The research, published in Nature Communications, found that SMM can progress by two distinct patterns: one in which the genetic makeup of SMM tissue doesn’t change much in becoming myeloma; and one in which the transition is marked by the appearance of new, genetically distinct groups of myeloma cells. The first type, dubbed the static progression model, tends to progress fairly quickly to myeloma. The second, called the spontaneous evolution model, usually takes longer.
The findings may influence how patients with SMM are treated and how multiple myeloma is defined, says senior author Nikhil Munshi, MD, director of Basic and Correlative Science at the Jerome Lipper Multiple Myeloma Center at Dana-Farber.
“Traditionally, a diagnosis of myeloma requires not only the presence of myeloma cells but also the development of symptoms such as anemia, bone disease, too much calcium in the blood, and kidney malfunction,” Munshi says. “Our study shows, however, that when the disease follows the static progression model, SMM is, from a genomic standpoint, myeloma. The advance of the disease is solely a matter of an accumulation of diseased tissue. For such patients, it may make sense to begin treatment soon.
“In the spontaneous evolution model, by contrast, SMM is genomically distinct from myeloma,” he continues. “It advances toward myeloma only when genetic mutations create new subsets of SMM cells that develop into myeloma. Treatment for such patients might involve agents that prevent such subsets from arising.”

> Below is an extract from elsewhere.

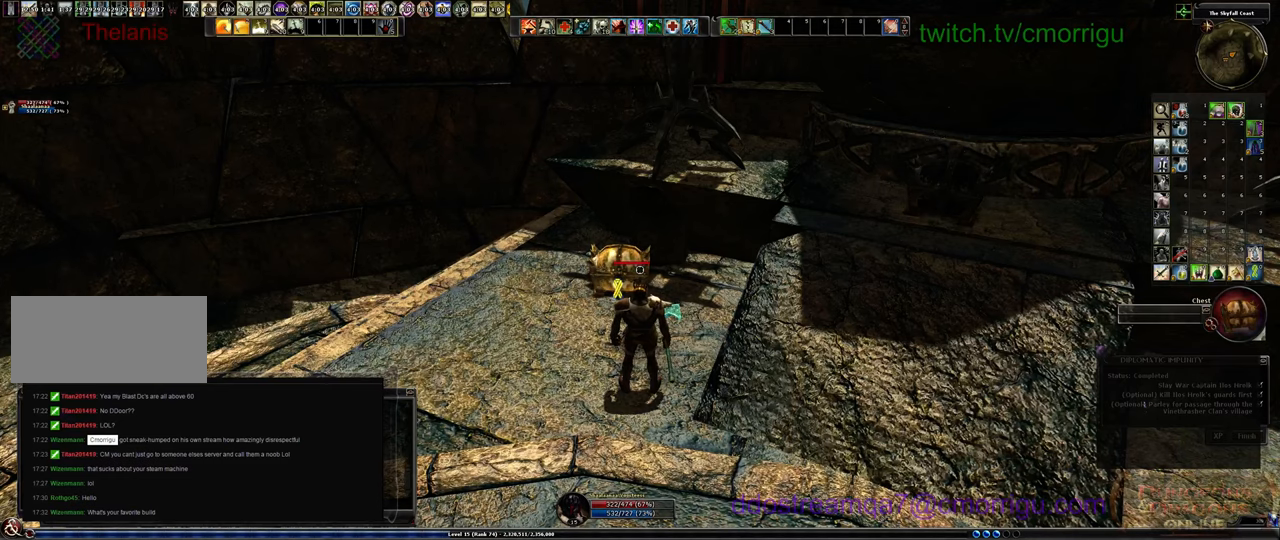
{"keys": [], "events": []}
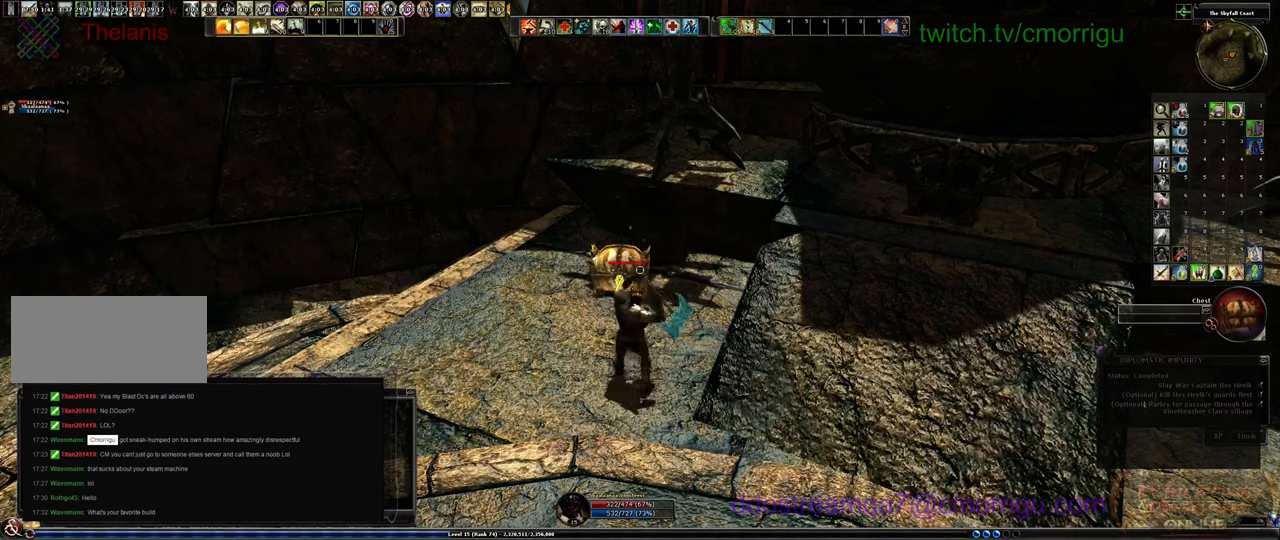
{"keys": [], "events": []}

Currently, there is no way of determining whether a patient’s SMM is likely to follow the static progression or spontaneous evolution model, but Munshi and his associates are conducting research in that area. Making such distinctions would be crucial to selecting the appropriate treatment for individual patients.
Before and After Analysis
Myeloma originates in plasma cells, which are white blood cells responsible for producing disease-fighting antibodies. As genetic mutations and other molecular derangements accumulate in the cells, they begin to grow out of control and crowd out normal, healthy cells, eventually producing the symptoms associated with myeloma.
The study began with blood samples from 11 patients with SMM, all of whom went on to develop multiple myeloma over the next three-plus years. Researchers took one set of samples when patients had SMM and a second set when they were diagnosed with myeloma, and analyzed the complete genome of the myeloma cells, looking for differences between those in the myeloma set and the SMM set.
They found the genomic composition of cells at the smoldering stage is very similar to that of myeloma cells, and that the course of the disease follows either the static progression or spontaneous evolution model.
The investigators also uncovered some of the processes that alter the genome of myeloma cells at key points in the development of the disease. An enzyme called activation-induced cytidine deaminase, which plays a role in the development of plasma cells, was found to be overactive early in the myeloma process, producing some of the first mutations plasma cells experience. The researchers also found that enzymes known as APOBEC cytidine deaminases become overactive at a later stage—triggering genetic changes as the disease progresses to myeloma.